AIが写真のコンテストでグランプリを取ったが、意外だが、思ったより危機感はないようである。 先日も書いたが、ちょっとした好奇心で、どれだけ実写に見えるか一度やってみよう、と古今亭志ん生が火焔太鼓を配達途中で飲んでしまった甚平さんに見立てた。ところが見る人はキョトンとして〝この人は私が作った、と言い張っているが、この写真の一体どこの何を作ったというのか?”という顔である。このままでは禿げた爺さんを連れて来てデカい太鼓を担がせて、ただ撮った人になってしまう。このぐらいの人形を作って、こうした、ということになる。実に野暮臭いことである。それで満足した。 これからの写真家は、これはAIでなく、私が撮ったんです。とあの時の私のようなハメに陥らないだろうか? 私はまことを写すという意味の写真に抗い続け、外側にレンズを向けず、眉間に当てる念写が理想とも言い続け、光と影の芸術と言われる写真から陰影を取り除き、すでに写真的リアルからは足を洗っている。

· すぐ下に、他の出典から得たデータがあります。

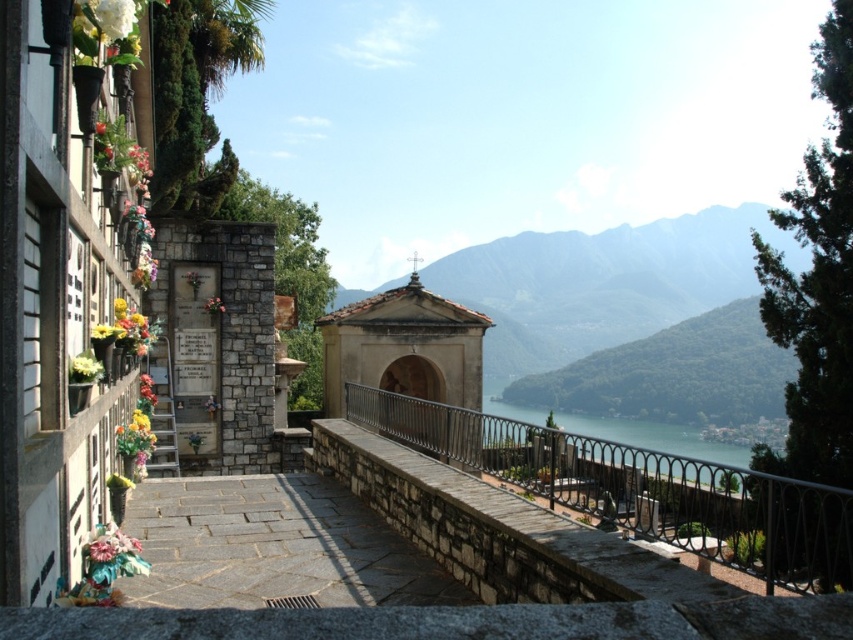
What are the coordinates of the green textured mountain at center?

The green textured mountain at center is located at coordinates point (602, 284).

You are standing at the viewpoint overlooking the scenic landscape. You notice the black wrought iron railing at center and the gray stone path at center. Which object is located below the other?

The black wrought iron railing at center is positioned under the gray stone path at center, so the railing is below the path.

コメント ( 0 ) | Trackback ( 0 )




ネット上に〝浦沢直樹に聞く やっと子供の頃の漫画の描き方に戻れた”という記事があった。会員限定(無料)なので内容は読んでいないが。 寒山拾得を手掛けて以来、小学生の頃に戻ったような気がして、ブログでも、その頃のことを思い出すことが多くなった。丁度コロナ禍と重なり、その頃夢見た〝どこかの王様に石の塔に幽閉され、宿題、算数やらなくて良いから、ここで一生好きなことだけやっておれ”状態に限りなく近くなった。母がおそらく私に伝えたであろう〝治らないならせめてバレないよう社会人のフリが出来るようにせよ”も、この期に及んで必要なく、石の塔に閉じ籠もっていることを推奨される有様であった。 コロナが〝私の王様”の演出だとしたら実に申し訳ないが、大谷翔平も、引っ越しを機に8年ぶりにテレビを買った、私に対する王様のサービスくさい。だってあんな物が現実にいる訳がない。ツチノコの方がまだ現実味がある。